= Darwin Industry =

Specialty in history of science

The Darwin Industry refers to historical scholarship about, and the large community of historians of science working on, Charles Darwin's life, work, and influence. The term "has a slightly derogatory connotation, as if the scale of the research has gotten out of control with people cranking out studies on perhaps less and less important aspects of Darwin's work"; but it was originally a self-designation of the scholars who began re-evaluating Darwin and studying his manuscripts and correspondence in the second half of the 20th century.

== Darwin's manuscripts and correspondence ==
One of the most significant projects of the Darwin Industry has been the systematic publication of all of Darwin's unpublished writings. Two volumes of the Life and Letters of Charles Darwin were published in 1887 along with The Autobiography of Charles Darwin, edited by Francis Darwin; two volumes of More Letters of Charles Darwin were published in 1902. Francis Darwin edited 1909 editions of Darwin's notebooks related to the inception of his theory. Darwin's granddaughter Nora Barlow pieced together the 1930 Diary of the Beagle from Darwin's unpublished notebooks. A flood of Darwiniana was published in the mid-twentieth century, especially by Darwin's descendants, leading up to the 1959 Darwin Centennial, including an un-redacted edition of Darwin's autobiography edited by Barlow. However, all this made up only a fraction of Darwin's correspondence and other unpublished writings, and much of what was published was incomplete. By the 1990s there were two different versions of The Works of Charles Darwin, an 18 volume edition by AMS Press and a more scholarly 29 volume edition by William Pickering, along with an annotated scholarly volume of Charles Darwin 's Notebooks, 1836-1844.

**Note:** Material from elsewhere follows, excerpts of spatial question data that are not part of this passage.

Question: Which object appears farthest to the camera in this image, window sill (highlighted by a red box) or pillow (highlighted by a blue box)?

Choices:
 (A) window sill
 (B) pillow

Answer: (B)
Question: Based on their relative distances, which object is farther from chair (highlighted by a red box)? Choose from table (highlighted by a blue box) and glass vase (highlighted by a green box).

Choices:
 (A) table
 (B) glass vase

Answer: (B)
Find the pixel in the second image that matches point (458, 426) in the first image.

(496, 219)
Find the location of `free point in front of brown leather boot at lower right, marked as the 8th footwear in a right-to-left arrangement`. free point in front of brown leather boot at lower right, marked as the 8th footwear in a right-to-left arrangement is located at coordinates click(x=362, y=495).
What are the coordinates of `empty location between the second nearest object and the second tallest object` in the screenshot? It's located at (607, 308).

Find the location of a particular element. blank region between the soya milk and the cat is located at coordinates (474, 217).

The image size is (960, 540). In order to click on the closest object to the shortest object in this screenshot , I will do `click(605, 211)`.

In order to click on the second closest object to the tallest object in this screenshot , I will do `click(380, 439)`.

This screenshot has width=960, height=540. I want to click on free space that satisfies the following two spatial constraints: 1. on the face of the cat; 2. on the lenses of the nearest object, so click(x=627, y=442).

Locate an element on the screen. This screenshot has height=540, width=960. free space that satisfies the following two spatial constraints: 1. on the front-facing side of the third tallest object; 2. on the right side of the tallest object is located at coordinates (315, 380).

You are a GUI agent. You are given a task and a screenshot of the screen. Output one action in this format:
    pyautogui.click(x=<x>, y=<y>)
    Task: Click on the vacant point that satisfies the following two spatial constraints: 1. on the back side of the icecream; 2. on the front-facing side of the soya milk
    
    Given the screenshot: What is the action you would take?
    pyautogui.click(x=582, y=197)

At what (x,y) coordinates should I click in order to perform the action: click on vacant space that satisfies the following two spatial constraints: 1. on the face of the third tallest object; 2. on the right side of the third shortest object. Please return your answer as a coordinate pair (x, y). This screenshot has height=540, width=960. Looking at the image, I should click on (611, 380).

More significantly, two projects now make most of the primary material relating to Darwin available. Since 1974 the Darwin Correspondence Project has been locating, annotating and publishing the complete surviving correspondence of Darwin, including sixteen volumes (of an expected 30) published between 1985 and 2008 (covering the letters through 1868). An online database makes notes and transcripts of letters available online. The Complete Works of Charles Darwin Online makes available all of Darwin's print publications, private papers and manuscripts, together with a growing number of supplementary works. Earlier volumes of published letters are included, but it does not duplicate the Correspondence Project publications. It began in 2002 as a pilot website, The writings of Charles Darwin on the web, and in October 2006 it was launched internationally as a new website. It is claimed to be the largest and most widely used Darwin resource ever created.

==Biographies==
A substantial number of Darwin biographies were published before the 1959 Darwin Centennial, but from then until the 1990s, the Darwin Industry had produced only a handful of substantial Darwin biographies, several of which had unusual aspects (such as speculations about Darwin's sex life and psychoanalytic interpretations of his illnesses). Much of the biographical work of Darwin scholars was focused on specific instances and historical problems related to Darwin's life (and published as articles or monographs). Since the 1990s, at least three well-received scholarly biographies have been produced: Darwin (1991) by Adrian Desmond and James Moore (with the alternative title Darwin: The Life of a Tormented Evolutionist when published in America); Charles Darwin: The Man and His Influence (1996) by Peter J. Bowler; and Janet Browne's two-volume biography, Charles Darwin: Voyaging (1995) and Charles Darwin: The Power of Place (2002). With the 2005 publication of Sandra Herbert's Charles Darwin: Geologist, some scholars are questioning whether this is, or ought to be, the end of the Darwin Industry, since most of Darwin's life and work has been explored so exhaustively; however, Darwin scholars see continuing potential, especially since Darwin's complete manuscripts are not yet published and because "Darwin was exceptional and inspirational".

==Darwin-related topics==
The Darwin Industry has also stretched to many related figures before, during and after Darwin's time. Darwin's grandfather Erasmus Darwin has been a subject of great interest, and the broad philosophical currents of Naturphilosophie and Romanticism in science during the 19th century are still being explored. Studies of Jean-Baptiste Lamarck, Georges Cuvier, Charles Lyell, Thomas Henry Huxley, Richard Owen, Alfred Russel Wallace and many others have all been influenced to a greater or lesser degree by the work of the Darwin Industry. Because of the unusual hybrid nature of The Origin of Species as both a popular and scientific work, one major focus of the Darwin Industry has been the role of popularization and education in the spread of Darwin's theory: the popular work of Huxley, Ernst Haeckel, Herbert Spencer, and most dramatically, Robert Chambers (who wrote the 1844 sensation Vestiges of the Natural History of Creation), is increasingly seen as important in its own right in the history of evolutionary thought.